Top of Material supplied
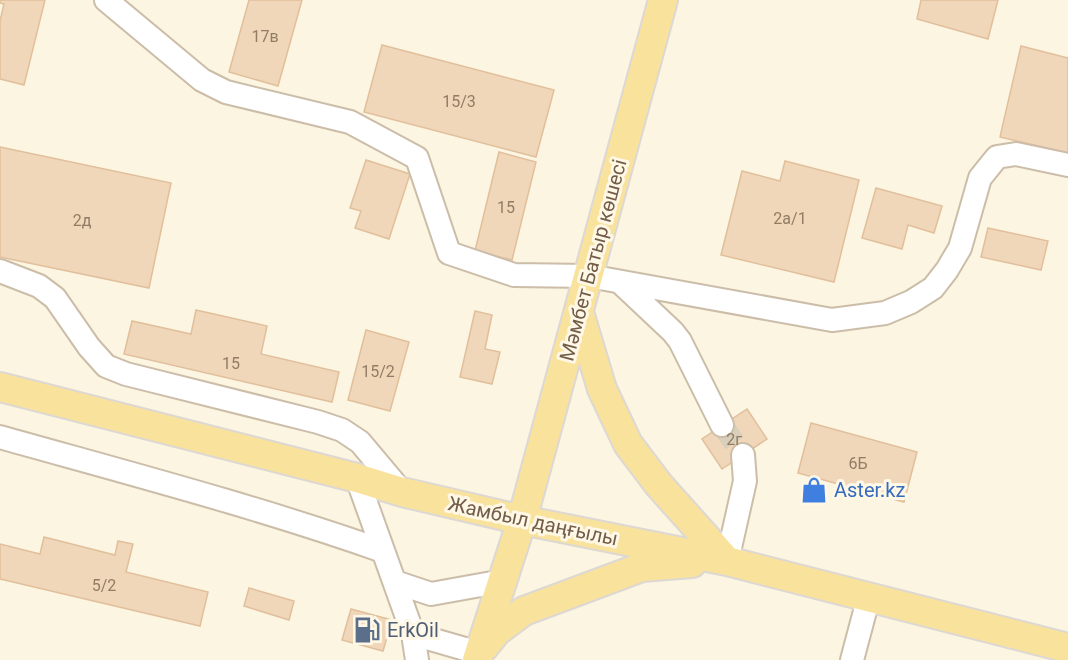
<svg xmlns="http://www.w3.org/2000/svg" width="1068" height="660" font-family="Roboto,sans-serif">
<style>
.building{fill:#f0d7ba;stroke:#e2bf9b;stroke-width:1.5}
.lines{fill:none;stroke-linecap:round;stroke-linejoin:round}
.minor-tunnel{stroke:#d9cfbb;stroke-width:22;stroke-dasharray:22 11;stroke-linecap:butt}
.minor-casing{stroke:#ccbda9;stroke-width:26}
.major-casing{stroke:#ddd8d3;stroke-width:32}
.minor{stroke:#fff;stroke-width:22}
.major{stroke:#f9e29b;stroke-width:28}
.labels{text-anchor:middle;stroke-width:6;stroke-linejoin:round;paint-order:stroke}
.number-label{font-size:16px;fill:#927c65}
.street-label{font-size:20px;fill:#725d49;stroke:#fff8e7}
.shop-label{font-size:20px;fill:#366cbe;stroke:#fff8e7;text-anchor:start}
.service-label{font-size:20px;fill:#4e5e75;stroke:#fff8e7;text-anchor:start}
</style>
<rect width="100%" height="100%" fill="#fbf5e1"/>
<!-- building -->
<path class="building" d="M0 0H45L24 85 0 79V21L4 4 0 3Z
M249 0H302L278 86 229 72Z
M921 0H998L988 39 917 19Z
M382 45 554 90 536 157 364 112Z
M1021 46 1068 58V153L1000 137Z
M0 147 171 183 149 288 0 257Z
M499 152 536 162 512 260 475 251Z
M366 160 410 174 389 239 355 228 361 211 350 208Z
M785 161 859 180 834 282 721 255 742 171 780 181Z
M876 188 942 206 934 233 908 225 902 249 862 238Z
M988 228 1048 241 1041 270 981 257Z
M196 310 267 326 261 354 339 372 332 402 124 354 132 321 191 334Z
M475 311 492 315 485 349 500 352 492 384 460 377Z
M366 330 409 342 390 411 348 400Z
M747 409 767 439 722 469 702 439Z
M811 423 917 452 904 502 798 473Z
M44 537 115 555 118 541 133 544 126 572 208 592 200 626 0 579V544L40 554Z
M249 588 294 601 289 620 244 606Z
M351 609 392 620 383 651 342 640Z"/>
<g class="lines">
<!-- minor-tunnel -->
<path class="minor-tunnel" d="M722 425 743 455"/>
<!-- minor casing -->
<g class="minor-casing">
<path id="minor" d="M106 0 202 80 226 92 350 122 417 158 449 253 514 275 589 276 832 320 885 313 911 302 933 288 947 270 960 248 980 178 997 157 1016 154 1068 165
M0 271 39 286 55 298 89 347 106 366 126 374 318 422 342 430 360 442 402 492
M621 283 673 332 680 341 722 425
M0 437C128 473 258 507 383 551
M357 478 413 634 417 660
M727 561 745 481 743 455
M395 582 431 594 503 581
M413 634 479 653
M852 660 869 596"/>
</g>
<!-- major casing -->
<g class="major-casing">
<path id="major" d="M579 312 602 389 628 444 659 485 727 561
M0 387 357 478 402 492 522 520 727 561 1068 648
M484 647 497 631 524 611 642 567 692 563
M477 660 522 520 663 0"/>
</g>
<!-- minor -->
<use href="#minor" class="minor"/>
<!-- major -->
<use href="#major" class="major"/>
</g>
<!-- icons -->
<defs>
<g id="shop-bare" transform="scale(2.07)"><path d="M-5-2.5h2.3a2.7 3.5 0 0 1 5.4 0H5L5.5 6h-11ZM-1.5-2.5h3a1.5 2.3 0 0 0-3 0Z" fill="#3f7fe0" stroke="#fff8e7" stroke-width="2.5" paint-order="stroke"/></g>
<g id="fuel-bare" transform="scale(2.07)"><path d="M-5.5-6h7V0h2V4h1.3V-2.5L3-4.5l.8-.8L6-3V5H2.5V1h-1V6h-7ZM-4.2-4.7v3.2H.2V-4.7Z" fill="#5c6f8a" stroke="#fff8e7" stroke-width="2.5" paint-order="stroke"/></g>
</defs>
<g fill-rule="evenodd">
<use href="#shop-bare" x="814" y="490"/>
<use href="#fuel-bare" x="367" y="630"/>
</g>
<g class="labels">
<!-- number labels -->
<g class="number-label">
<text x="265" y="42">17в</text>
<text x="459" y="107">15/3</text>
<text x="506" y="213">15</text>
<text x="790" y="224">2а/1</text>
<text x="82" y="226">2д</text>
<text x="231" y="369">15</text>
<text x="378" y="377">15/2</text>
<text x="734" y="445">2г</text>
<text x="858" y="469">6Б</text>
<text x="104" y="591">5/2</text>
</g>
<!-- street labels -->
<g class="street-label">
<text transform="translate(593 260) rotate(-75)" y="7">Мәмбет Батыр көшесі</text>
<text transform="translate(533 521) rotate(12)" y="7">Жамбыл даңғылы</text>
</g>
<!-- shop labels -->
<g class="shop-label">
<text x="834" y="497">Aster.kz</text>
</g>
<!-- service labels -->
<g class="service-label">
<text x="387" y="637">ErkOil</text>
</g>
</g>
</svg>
Bottom of Material supplied
▸ **Task requirements**
Wherever the word "lines" turns up in a line of the entries above, copy that line.

▸ **Task result**
.lines{fill:none;stroke-linecap:round;stroke-linejoin:round}
<g class="lines">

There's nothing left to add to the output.